According to Psychology Today, Stanley Coren of canine studies at University of British Columbia has found that while dogs like most human contact, hugging gives them some serious stress.
While this news will come as a shock to many dog owners, Coren says the clues have always been there in canine body language. Dogs often turn their heads away from whatever is giving them anxiety, sometimes closing their eyes, which is a behavior you can often see in pooches being hugged. Pups also show the whites of their eyes and lower their ears to the sides of their heads when they start feeling stressed; two more cues that often pop up when dogs are being embraced.
Coren reinforced this point with a basic data collection exercise, where he and his team combed through Flickr photos for the terms “hug dog” and “love dog.” Of the hundreds of photos that showed dog receiving hugs from humans looked at by the team, 82 percent of the photos featured a dog showing noticeable signs of distress.
“Dogs are technically cursorial animals, which is a term that indicates that they are designed for swift running.
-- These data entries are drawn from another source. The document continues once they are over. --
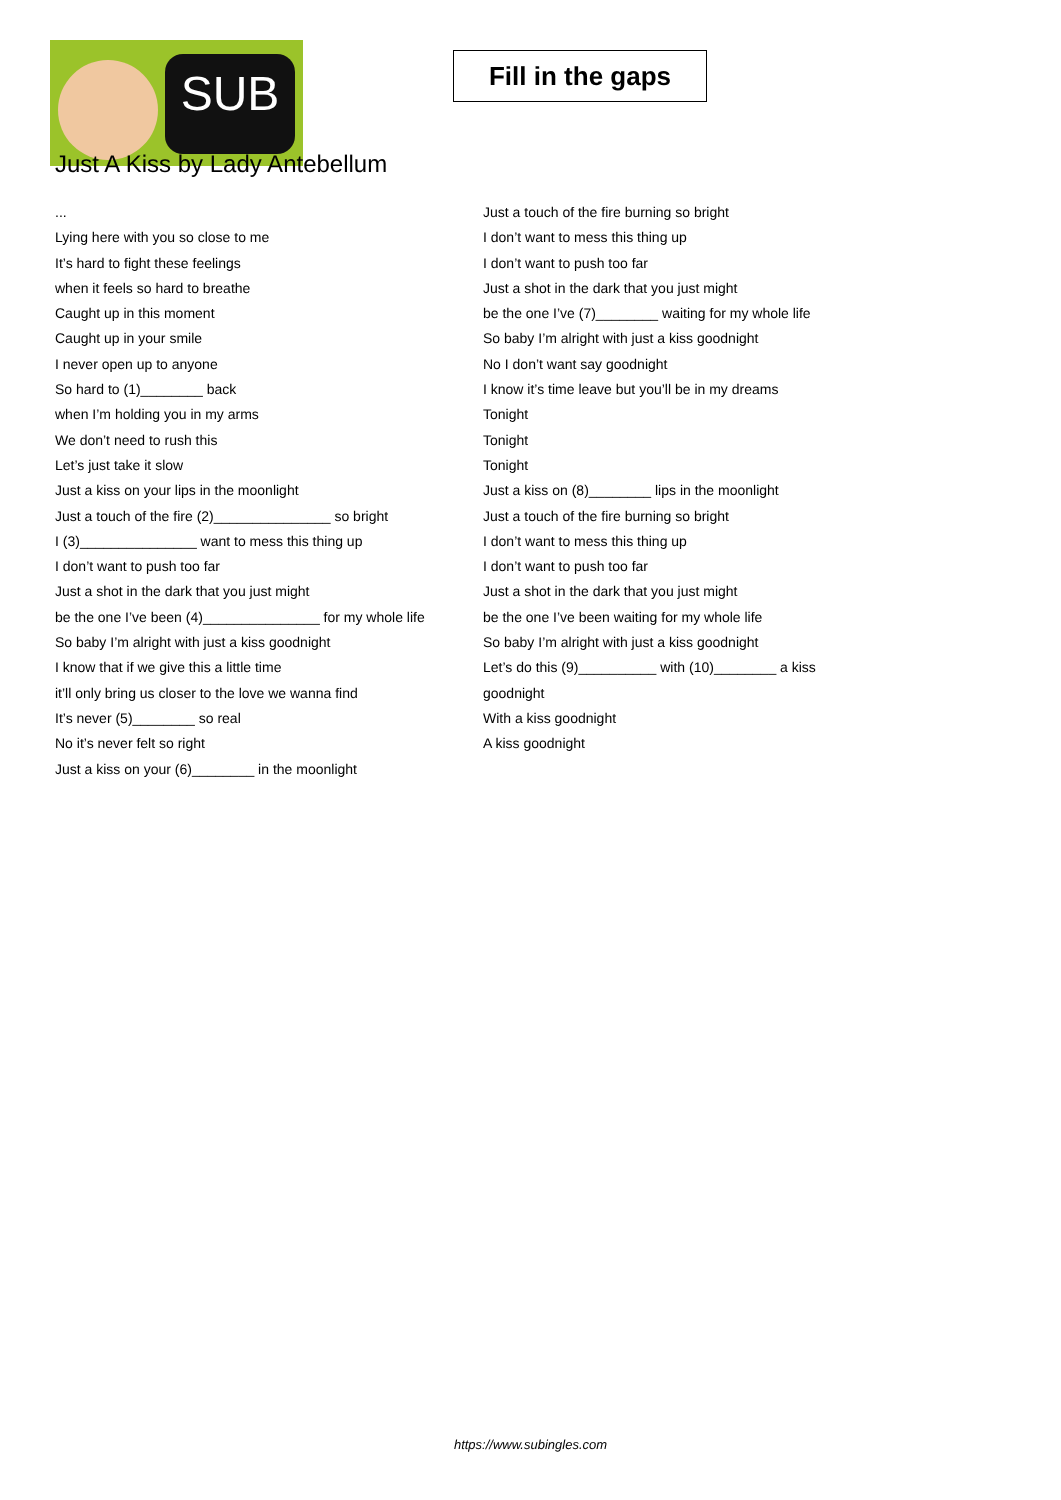SUB
Fill in the gaps
Just A Kiss by Lady Antebellum
...
Lying here with you so close to me
It’s hard to fight these feelings
when it feels so hard to breathe
Caught up in this moment
Caught up in your smile
I never open up to anyone
So hard to (1)________ back
when I’m holding you in my arms
We don’t need to rush this
Let’s just take it slow
Just a kiss on your lips in the moonlight
Just a touch of the fire (2)_______________ so bright
I (3)_______________ want to mess this thing up
I don’t want to push too far
Just a shot in the dark that you just might
be the one I’ve been (4)_______________ for my whole life
So baby I’m alright with just a kiss goodnight
I know that if we give this a little time
it’ll only bring us closer to the love we wanna find
It’s never (5)________ so real
No it’s never felt so right
Just a kiss on your (6)________ in the moonlight
Just a touch of the fire burning so bright
I don’t want to mess this thing up
I don’t want to push too far
Just a shot in the dark that you just might
be the one I’ve (7)________ waiting for my whole life
So baby I’m alright with just a kiss goodnight
No I don’t want say goodnight
I know it’s time leave but you’ll be in my dreams
Tonight
Tonight
Tonight
Just a kiss on (8)________ lips in the moonlight
Just a touch of the fire burning so bright
I don’t want to mess this thing up
I don’t want to push too far
Just a shot in the dark that you just might
be the one I’ve been waiting for my whole life
So baby I’m alright with just a kiss goodnight
Let’s do this (9)__________ with (10)________ a kiss
goodnight
With a kiss goodnight
A kiss goodnight
https://www.subingles.com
That implies that in times of stress or threat the first line of defense that a dog uses is not his teeth, but rather his ability to run away,” Coren explains. “Behaviorists believe that depriving a dog of that course of action by immobilizing him with a hug can increase his stress level.”
Don’t let this wig you out too much. Dogs still love LOVE, they just prefer that it comes in the form of a belly rub, head pat or delicious treat.